Quel peuple n’a pas été séduit par le rêve américain, la promesse d’une vie meilleure sur une terre accueillante, où il serait possible de tout recommencer ? Celui du "pays du soleil levant" ne déroge pas à la règle : au début du XXe siècle, de nombreux travailleurs japonais ont traversé le Pacifique pour se rendre aux Etats-Unis. Ils furent bientôt suivis par de très jeunes femmes cultivant leurs propres rêves de félicité. Ces dernières étaient loin d’imaginer le chemin de croix qu’allait devenir leur existence. L’Américaine Julie Otsuka, fait œuvre de leur histoire : son dernier roman, Certaines n’avaient jamais vu la mer, couronné cette année par le Prix Fémina du roman étranger, évoque ces vies volées. À travers un récit touchant fait de mots simples, élégamment tressés, Otsuka se fait la mémorialiste d’un destin collectif brisé.
Le roman s’ouvre sur le récit d’une traversée. Entassées dans la cabine du navire qui les conduit aux Etats-Unis, des jeunes femmes originaires des quatre coins du Japon partagent leurs appréhensions. Elles s’appellent Misuzu, Chiye, Fumoko, Setsuko ou Kiyono, certaines viennent de villages de pêcheurs, d’autres sont descendues de leurs montagnes pour la première fois et n’ont jamais vu la mer ; elles sont citadines ou paysannes ; les plus jeunes ont quatorze ans, les plus âgées ne le sont pas de beaucoup plus d’années. Leurs points communs : de longs cheveux noirs, des pieds plats et une photo, celle que leur a transmise la marieuse de leur village ou de leur quartier, celle de l’homme qu’elles n’ont jamais vu et dont elles sont pourtant déjà l’épouse. Elles interrogent des passagers sur ce pays d’hommes géants, couverts de poils et mangeurs de viande, où l’on lit les livres de la fin jusqu’au début et où le contraire de blanc n’est pas rouge mais noir. Elles se plongent dans leur guide, Bienvenue mesdemoiselles japonaises ! Elles se rassurent : après tout, elles savent se taire, composer des poèmes de dix-sept syllabes et servir le thé. Ce sont des femmes accomplies.
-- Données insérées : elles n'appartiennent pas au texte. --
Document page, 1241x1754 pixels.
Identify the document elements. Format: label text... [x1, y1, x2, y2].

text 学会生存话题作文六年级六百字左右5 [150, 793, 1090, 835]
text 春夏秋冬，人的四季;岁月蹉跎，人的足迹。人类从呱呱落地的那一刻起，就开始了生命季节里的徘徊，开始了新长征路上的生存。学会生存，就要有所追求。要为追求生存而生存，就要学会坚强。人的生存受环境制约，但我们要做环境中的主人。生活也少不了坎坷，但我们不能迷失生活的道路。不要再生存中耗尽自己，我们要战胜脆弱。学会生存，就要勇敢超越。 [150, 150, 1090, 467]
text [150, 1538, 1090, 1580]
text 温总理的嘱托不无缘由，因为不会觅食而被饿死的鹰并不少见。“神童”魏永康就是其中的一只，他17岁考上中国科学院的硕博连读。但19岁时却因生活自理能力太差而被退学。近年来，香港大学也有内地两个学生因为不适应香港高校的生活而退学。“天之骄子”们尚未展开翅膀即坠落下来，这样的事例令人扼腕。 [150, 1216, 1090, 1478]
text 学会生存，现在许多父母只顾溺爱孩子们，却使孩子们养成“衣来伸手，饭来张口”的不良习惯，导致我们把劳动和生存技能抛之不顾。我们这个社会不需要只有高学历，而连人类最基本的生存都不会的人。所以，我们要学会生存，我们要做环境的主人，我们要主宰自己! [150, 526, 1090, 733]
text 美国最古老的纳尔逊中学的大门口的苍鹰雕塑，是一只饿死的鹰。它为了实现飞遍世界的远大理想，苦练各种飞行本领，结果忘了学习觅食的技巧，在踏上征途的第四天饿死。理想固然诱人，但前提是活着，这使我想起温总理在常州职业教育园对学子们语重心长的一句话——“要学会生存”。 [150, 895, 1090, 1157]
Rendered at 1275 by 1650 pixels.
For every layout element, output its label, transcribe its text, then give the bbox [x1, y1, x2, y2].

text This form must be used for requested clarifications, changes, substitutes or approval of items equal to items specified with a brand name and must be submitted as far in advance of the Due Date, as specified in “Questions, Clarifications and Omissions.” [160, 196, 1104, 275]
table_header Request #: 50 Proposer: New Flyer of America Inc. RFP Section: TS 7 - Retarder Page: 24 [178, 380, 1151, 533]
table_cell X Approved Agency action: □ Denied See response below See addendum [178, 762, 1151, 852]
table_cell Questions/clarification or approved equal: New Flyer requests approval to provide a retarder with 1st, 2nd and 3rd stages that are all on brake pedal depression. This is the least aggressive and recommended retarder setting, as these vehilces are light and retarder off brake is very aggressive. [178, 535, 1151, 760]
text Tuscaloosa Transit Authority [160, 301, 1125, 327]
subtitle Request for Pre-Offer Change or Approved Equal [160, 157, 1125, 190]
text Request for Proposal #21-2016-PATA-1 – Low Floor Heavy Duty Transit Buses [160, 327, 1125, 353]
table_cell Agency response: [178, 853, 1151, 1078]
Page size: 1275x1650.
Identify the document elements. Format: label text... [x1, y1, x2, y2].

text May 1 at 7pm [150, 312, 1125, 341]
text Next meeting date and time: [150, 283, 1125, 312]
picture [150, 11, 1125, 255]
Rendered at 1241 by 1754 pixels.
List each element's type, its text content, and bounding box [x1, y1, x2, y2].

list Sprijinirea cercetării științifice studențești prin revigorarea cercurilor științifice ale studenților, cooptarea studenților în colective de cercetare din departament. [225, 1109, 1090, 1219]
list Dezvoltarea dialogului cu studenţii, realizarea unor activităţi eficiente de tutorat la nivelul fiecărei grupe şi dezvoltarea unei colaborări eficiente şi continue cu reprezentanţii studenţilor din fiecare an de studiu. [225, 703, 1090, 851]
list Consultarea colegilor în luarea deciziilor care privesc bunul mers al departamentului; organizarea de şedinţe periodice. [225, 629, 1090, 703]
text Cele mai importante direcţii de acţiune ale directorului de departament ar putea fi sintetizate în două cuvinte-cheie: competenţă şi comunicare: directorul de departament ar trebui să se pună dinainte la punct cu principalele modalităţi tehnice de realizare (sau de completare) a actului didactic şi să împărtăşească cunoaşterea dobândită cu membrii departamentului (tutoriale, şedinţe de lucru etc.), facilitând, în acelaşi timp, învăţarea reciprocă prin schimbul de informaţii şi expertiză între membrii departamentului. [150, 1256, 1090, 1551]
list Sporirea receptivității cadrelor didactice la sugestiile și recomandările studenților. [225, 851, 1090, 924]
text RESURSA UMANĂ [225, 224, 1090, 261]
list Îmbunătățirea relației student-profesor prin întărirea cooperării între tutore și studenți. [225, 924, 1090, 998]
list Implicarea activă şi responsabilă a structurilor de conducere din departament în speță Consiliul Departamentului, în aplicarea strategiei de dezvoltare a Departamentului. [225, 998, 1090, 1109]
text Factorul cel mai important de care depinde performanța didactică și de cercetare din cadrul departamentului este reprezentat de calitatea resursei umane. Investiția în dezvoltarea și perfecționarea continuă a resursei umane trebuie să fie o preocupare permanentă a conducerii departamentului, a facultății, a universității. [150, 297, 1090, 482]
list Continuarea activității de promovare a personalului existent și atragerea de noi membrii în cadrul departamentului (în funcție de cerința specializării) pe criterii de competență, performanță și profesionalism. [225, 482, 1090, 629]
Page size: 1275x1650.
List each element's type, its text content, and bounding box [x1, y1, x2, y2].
À la descente du bateau, la réalité hirsute vient à leur rencontre. Les hommes des photos ont vieilli de vingt ans. Ils ne sont pas banquiers ni propriétaires d’hôtels mais paysans ou blanchisseurs. Ils ont pour palais une tente, une grange ou un champ à la belle étoile. La nuit de noce est un prolongement du viol de leurs espérances. Très vite, les jeunes femmes sont jetées au champ, où elles passent quatorze heures par jour à déraciner les mauvaises herbes. Certaines sont enlevées, d’autres s’enfuient et finissent par se prostituer. Celles qui demeurent en ville trouvent une place de bonne. Leur vie un peu moins dure, quand elles ne doivent pas subir les assiduités de leur maître. Les Japonaises entrent dans la catégorie des invisibles. Elles comprennent vite que "la seule manière de résister, c’est de ne pas résister". Déracinées, elles oublient peu à peu leur identité et perdent le contact avec leur famille. Elles ne parlent pas anglais pour autant et vivent à l’écart de la société américaine. Après plusieurs années passées loin de leur terre natale et plus loin encore de leur rêve américain, elles subissent la pire aliénation qui soit à travers leurs enfants, seul point d’ancrage possible sur cette terre étrangère : « Je me sens comme une canne qui a couvé les œufs d’une oie. ». Nés aux Etats-Unis, les enfants oublient en grandissant la langue de leurs parents, se moquent de leurs dieux et de leurs coutumes, se choisissent un nouveau nom, plus américain, et aiment le riz noyé dans du ketchup. Pourtant, lorsque les Etats-Unis entrent en guerre contre le Japon en 1942, eux aussi deviennent des étrangers, des rebuts stigmatisés à leur tour menacés par l'exil et l’oubli…
Le génie stylistique d’Otsuka consiste à raconter l’histoire de ces femmes en leur rendant la parole, tout en imaginant qu'elles ne font qu’une : l’utilisation du « nous » pour les évoquer collectivement et individuellement vient souligner la pulvérisation de l’identité singulière, l’effacement du « je ». Chaque expérience unique, chaque morceau de vie isolé n’est là que pour témoigner de leur destin à toutes. Ubiquité sublime de la Fortune des Japonaises d’Amérique dont Otsuka construit pierre par pierre la statue de jade, mémoire vivante des ces effacées.
Juliette Lambron
Certaines n’avaient jamais vu la mer de Julie Otsuka. Traduit de l’anglais par Carine Chichereau. Editions Phébus ; 15 euros.